Centrale Raad van Beroep
In deze zaak heeft appellante hoger beroep ingesteld tegen de uitspraak van de rechtbank Zeeland-West-Brabant, die haar beroep tegen een besluit van het Uwv ongegrond had verklaard. Appellante had zich na een auto-ongeval op 8 oktober 2013 ziek gemeld en het Uwv weigerde haar een WIA-uitkering toe te kennen omdat zij minder dan 35% arbeidsongeschikt was. Na een herbeoordeling in 2016, waarin het Uwv concludeerde dat haar belastbaarheid ongewijzigd was, werd haar opnieuw geen recht op uitkering toegekend. De rechtbank oordeelde dat het medisch onderzoek zorgvuldig was uitgevoerd en dat de vastgestelde beperkingen niet onterecht waren. Appellante voerde in hoger beroep aan dat haar belastbaarheid niet correct was vastgesteld en dat het Uwv onvoldoende rekening had gehouden met haar ooghandicap.
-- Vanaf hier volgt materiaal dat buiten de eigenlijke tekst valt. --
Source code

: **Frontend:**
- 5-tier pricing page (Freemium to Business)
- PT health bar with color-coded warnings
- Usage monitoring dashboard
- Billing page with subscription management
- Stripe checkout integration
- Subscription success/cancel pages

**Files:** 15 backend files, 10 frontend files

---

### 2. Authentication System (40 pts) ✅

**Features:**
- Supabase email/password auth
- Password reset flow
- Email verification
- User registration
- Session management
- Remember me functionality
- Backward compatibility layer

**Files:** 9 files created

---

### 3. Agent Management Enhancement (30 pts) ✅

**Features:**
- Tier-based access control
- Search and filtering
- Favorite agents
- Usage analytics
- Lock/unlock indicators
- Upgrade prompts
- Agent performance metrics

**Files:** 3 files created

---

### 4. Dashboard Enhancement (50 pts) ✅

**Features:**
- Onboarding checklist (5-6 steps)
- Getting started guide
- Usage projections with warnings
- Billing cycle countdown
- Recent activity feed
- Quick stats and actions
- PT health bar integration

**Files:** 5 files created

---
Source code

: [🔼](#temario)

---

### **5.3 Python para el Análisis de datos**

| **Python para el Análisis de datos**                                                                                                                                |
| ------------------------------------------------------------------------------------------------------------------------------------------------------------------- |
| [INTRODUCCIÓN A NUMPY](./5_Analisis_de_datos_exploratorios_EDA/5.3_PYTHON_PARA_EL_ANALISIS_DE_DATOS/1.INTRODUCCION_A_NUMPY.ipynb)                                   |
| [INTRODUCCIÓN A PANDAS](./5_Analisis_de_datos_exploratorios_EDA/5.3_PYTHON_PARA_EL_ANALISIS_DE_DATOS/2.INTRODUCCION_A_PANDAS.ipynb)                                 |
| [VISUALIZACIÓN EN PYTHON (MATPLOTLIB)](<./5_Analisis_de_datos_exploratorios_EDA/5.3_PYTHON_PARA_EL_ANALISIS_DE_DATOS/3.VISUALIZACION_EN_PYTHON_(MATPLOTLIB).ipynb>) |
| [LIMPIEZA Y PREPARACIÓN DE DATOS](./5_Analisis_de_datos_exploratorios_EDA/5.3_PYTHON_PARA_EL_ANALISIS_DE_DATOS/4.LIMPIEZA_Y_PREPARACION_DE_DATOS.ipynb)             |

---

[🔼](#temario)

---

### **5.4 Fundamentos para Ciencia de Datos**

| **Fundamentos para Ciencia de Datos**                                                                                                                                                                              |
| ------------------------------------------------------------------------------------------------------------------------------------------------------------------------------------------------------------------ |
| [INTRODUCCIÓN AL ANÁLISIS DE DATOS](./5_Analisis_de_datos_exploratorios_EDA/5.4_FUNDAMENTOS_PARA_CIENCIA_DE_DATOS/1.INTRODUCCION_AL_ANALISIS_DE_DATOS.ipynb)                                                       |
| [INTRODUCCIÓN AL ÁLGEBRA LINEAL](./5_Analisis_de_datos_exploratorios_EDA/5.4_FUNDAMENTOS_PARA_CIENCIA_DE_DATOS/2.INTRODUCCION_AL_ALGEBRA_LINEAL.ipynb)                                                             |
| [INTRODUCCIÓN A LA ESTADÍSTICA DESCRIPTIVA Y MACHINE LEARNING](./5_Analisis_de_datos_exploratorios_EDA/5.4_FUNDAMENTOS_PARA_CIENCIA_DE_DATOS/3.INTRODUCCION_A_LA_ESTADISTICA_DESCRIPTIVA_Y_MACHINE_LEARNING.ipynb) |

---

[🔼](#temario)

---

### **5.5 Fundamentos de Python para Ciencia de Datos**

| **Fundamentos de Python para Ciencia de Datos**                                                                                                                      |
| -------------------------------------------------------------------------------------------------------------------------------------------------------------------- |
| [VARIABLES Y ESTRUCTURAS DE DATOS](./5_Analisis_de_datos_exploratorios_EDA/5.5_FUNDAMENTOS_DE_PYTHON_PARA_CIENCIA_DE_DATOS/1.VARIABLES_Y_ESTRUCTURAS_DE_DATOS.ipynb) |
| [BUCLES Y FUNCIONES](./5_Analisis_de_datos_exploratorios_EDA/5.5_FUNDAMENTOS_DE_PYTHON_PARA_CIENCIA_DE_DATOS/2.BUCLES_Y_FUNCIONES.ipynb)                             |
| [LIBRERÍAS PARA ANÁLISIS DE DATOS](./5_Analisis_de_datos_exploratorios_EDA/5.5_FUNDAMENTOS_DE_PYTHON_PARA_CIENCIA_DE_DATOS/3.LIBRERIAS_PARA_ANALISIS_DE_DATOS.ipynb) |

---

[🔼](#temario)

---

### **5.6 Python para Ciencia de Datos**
De Raad voor de Rechtspraak bevestigde de uitspraak van de rechtbank, oordelend dat er geen nieuwe medische gegevens waren overgelegd die de eerdere conclusies van het Uwv konden weerleggen. De Raad concludeerde dat appellante geen recht had op een WIA-uitkering omdat er geen toegenomen medische beperkingen waren vastgesteld ten opzichte van de eerdere beoordeling.